▸ **Your assignment**
According to the email below, what command was run in another telnet session to watch for kernel messages?
━━ Quoted passage
From mboxrd@z Thu Jan  1 00:00:00 1970
Message-ID: <54D0A0C2.3050905@xenomai.org>
Date: Tue, 03 Feb 2015 11:19:46 +0100
From: Philippe Gerum <rpm@xenomai.org>
MIME-Version: 1.0
References: <CAEMXjGyps7NpBUYgC4j4TrVKbiAZsceiuQ71TymDtXz-a3fqbA@mail.gmail.com>
 <54CCAA6D.4030007@xenomai.org>
 <CAEMXjGyNHrnCRXjVQq8FaWAVdzN1x3079QT0J_bCx_8VfNoQxA@mail.gmail.com>
In-Reply-To: <CAEMXjGyNHrnCRXjVQq8FaWAVdzN1x3079QT0J_bCx_8VfNoQxA@mail.gmail.com>
Content-Type: text/plain; charset=windows-1252
Content-Transfer-Encoding: 7bit
Subject: Re: [Xenomai] POSIX skin, task crashes Linux when run as RT task
List-Id: Discussions about the Xenomai project <xenomai.xenomai.org>
List-Unsubscribe: <http://www.xenomai.org/mailman/options/xenomai>,
 <mailto:xenomai-request@xenomai.org?subject=unsubscribe>
List-Archive: <http://www.xenomai.org/pipermail/xenomai/>
List-Post: <mailto:xenomai@xenomai.org>
List-Help: <mailto:xenomai-request@xenomai.org?subject=help>
List-Subscribe: <http://www.xenomai.org/mailman/listinfo/xenomai>,
 <mailto:xenomai-request@xenomai.org?subject=subscribe>
To: Steve B <sbattazzo@gmail.com>, xenomai@xenomai.org

On 02/02/2015 10:12 PM, Steve B wrote:
> On Sat, Jan 31, 2015 at 2:11 AM, Philippe Gerum <rpm@xenomai.org> wrote:
> 
>> On 01/31/2015 12:52 AM, Steve B wrote:
>>> Hello,
>>>
>>> I have a task running at 100Hz on a Beaglebone Black that seems to crash
>>> sporadically when I set its parameters to SCHED_FIFO with any priority,
>> and
>>
>> AFAICT, this should be the basic issue to investigate. Is there any
>> feedback on the kernel console? any crash report? Or is it just locking
>> up hard?
>>
>>
> I tried 'dmesg -w' in another telnet session, the only kernel message I saw
> after starting up my application was that one of my serial ports had a
> buffer overrun once (I don't believe this is related). No messages at the
> time of the crash. I would say it's mostly locking up hard as it takes a
> very long and indeterminate amount of time to CTRL-C out of the
> application, and my other telnet sessions don't respond well (or at all) to
> inputs on the command line. The application still gives some printouts, but
> about a hundred or to a thousand times slower than nominal.
> 

A typical issue is an error reported by some blocking call - for
instance when reading data from some RT device - going unnoticed by the
application, which then iterates and so on. Normally, this causes a hard
lockup due to the RT scheduling priority, but if your work loop also
switches mode due to plain linux calls, then the system might just be
brought to a crawl instead.
━━━━
━━ Excerpted data
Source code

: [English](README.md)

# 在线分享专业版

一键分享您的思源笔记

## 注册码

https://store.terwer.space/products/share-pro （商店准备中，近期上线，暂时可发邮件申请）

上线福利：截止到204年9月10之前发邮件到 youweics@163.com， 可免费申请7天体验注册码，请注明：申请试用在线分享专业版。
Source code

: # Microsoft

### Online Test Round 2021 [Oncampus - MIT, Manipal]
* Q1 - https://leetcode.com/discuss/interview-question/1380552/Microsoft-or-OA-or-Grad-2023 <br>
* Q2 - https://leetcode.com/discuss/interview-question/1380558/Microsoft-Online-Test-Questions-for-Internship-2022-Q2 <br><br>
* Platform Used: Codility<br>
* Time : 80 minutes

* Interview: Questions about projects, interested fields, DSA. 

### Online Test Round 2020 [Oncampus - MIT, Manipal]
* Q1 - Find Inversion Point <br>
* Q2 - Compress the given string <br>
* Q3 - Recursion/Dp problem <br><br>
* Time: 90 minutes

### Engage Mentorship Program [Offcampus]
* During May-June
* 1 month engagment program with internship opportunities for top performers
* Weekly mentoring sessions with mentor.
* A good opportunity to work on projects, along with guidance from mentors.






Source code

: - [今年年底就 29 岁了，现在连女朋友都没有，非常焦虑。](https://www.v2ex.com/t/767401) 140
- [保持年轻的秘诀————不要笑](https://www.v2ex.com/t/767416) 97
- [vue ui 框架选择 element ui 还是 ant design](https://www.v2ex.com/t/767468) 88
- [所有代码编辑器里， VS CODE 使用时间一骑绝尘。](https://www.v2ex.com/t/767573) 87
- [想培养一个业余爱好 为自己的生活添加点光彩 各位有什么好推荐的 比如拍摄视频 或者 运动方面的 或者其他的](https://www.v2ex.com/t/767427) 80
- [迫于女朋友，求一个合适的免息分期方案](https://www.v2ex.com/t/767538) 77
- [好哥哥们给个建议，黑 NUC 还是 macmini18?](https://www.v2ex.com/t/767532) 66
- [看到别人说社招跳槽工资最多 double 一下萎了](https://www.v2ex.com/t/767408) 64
━━━━
▸ **Answer for this exercise**
The command 'dmesg -w'.